It consisted of eight cars, with a locomotive at each end. Lacking the facility for turning around the train at either end, the railroad chooses to have a puller locomotive at each end, with the trailing one being “dead-headed”. Because of social distancing, the number of passengers per car was significantly limited. Our car had four tables in it, and a total of twelve occupants.
Our route went about thirteen miles south, to the village of Peninsula, a trip that took about an hour. The first station we passed was the Canal Discovery Center. We stopped there later, on our drive home, to inspect one of the locks on the old canal, still in good condition. I was surprised that the gates could still be opened and closed manually, once the wicket, a small door near the bottom of the gate, was opened to reduce the effect of water pressure.
Not far beyond the Discovery Center is Fitzwater, the location of the railroad’s shops and storage tracks for their fleet of rolling stock. Our route continued west of the river, which regularly meandered closer, then farther away from the tracks. We then passed under the first of three massive overpasses that carry east-west traffic over the valley. First was Route 82 (Chippewa Road), a lovely reinforced concrete bridge with five magnificent arches. Just before reaching Peninsula we went under two nondescript viaducts carrying I-271 and I-80 .
The next station was passed was Brecksville. There we saw a nineteenth century era bridge much like the one I wrote about several weeks ago. A Whipple truss, it had a Massillon Bridge Company nameplate on its portal. According to “Bridgehunter”, it is the Station Road Bridge, built in 1892.
Our volunteer trainman, Dave, was excellent, obviously interested in sharing his knowledge of the history of the railroad and the special things to be seen along our route. One of them was an eagle’s nest in the marsh we passed next. It wasn’t occupied; later on Elizabeth spotted an eagle in flight over the valley.
Then came the Jaite Mill Historic District. In 1905 the Jaite paper mill was established there. According to Dave, the mill owner built five “company houses” for employees, using drawings from the Sears Roebuck kits available at the time. These houses and other company buildings have been well preserved. Jaite is currently headquarters for the Cuyahoga National Park.
The Boston Mills Visitor Center was the next station. In the mid-1800s Boston Mills was a prosperous community, boasting a water-powered mill and a canal boat building industry. It too is now an Historic District with numerous preserved buildings.

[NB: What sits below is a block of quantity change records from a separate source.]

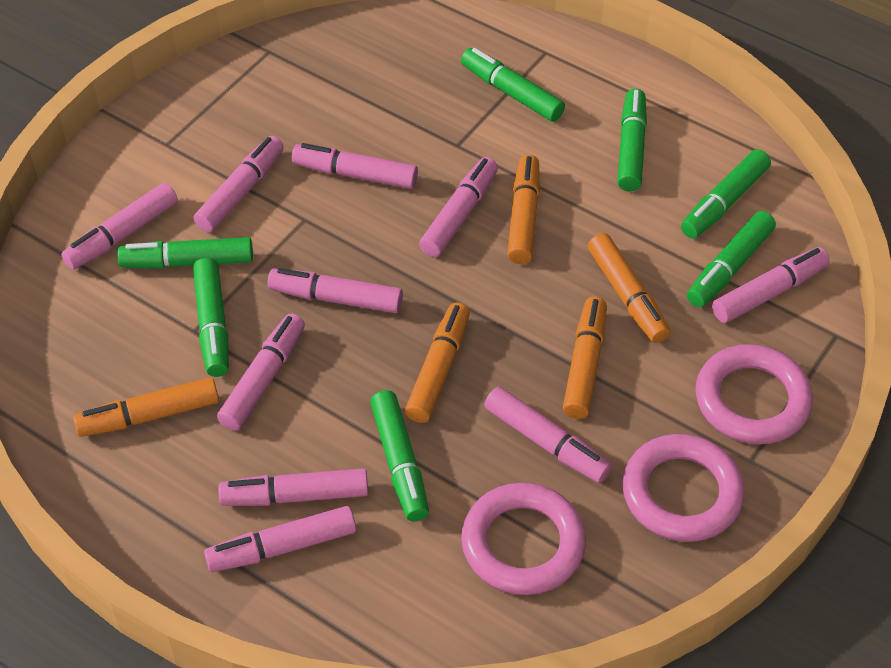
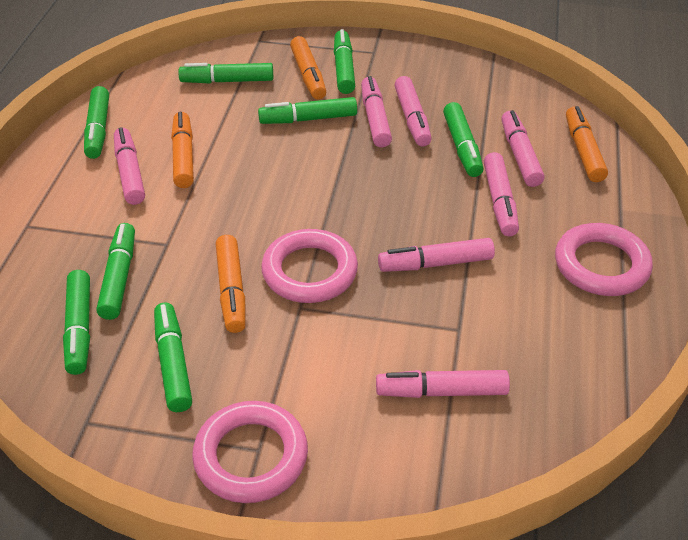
green marker: [117,237,253,269] [193,258,229,377] [370,390,429,521] [461,48,565,122] [618,89,647,192] [681,149,771,238] [687,211,776,307] = 7 -> [63,270,90,375] [84,86,109,159] [96,223,135,320] [154,303,192,412] [178,63,273,84] [258,97,357,124] [334,29,355,94] [443,102,483,177] = 8
orange marker: [73,377,219,437] [405,302,470,423] [507,155,540,264] [563,296,607,419] [588,233,670,343] = 5 -> [171,112,194,188] [216,235,246,333] [290,36,326,100] [566,106,608,182] = 4
pink marker: [61,183,178,270] [193,136,284,232] [204,506,356,572] [217,313,305,430] [218,468,368,506] [267,268,403,313] [292,143,418,189] [419,157,498,257] [484,387,612,483] [712,247,829,323] = 10 -> [114,127,145,205] [361,76,392,147] [376,370,510,398] [378,238,495,272] [394,76,432,146] [484,152,519,236] [501,110,545,187] = 7

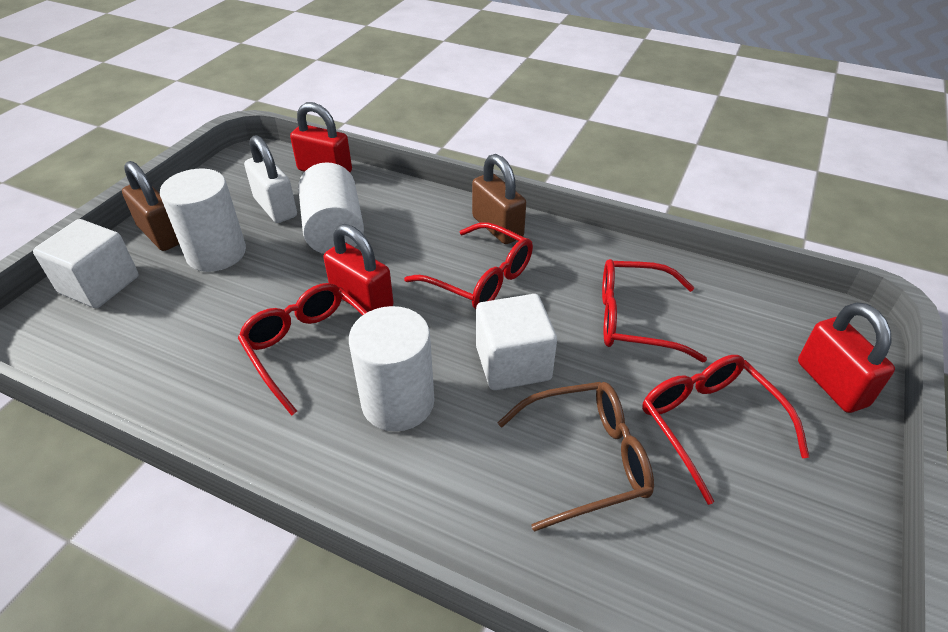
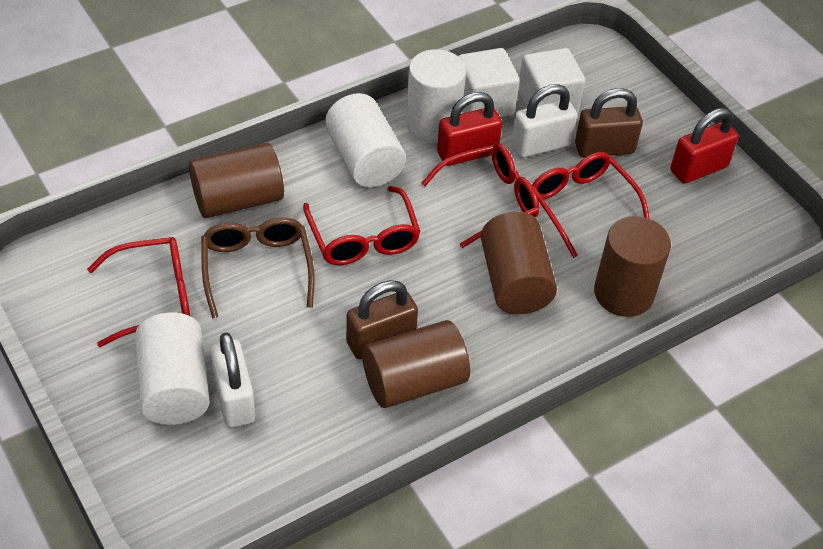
brown cylinder: none = 0 -> [189,143,284,218] [362,320,470,408] [481,211,557,314] [594,216,671,317] = 4
red padlock: [290,102,352,172] [323,224,394,312] [798,302,895,413] = 3 -> [437,92,502,166] [670,108,739,184] = 2
white padlock: [244,135,297,223] = 1 -> [210,332,255,428] [511,84,577,158] = 2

The portion of the Cuyahoga Valley through which we rode was quite attractive. Although the Cuyahoga River didn’t appear to be much wider than Chartiers Creek, its typical flow rate is about three times that of our local stream. Both have numerous wide meanders and are lined with sycamore trees. Cuyahoga is popular with kayakers; the trail along the old canal towpath is equally popular with bicyclists.
After passing under the aforementioned Interstate Highway viaducts our route crossed to the east side of the river before ending in the village of Peninsula. Here the locomotive crew deserted the engine that had pulled us and mounted into the one at the other end, for our trip back north. Peninsula is a tourist attraction in its own right, with historic buildings dating back to the canal era.
The combination of a perfect autumn day, the companionship of my daughter, and a delightful train ride was almost too much for me to handle. One of the many blessings of old age is the ability to appreciate very simple things. The memory of this special day will stay with me for a long time.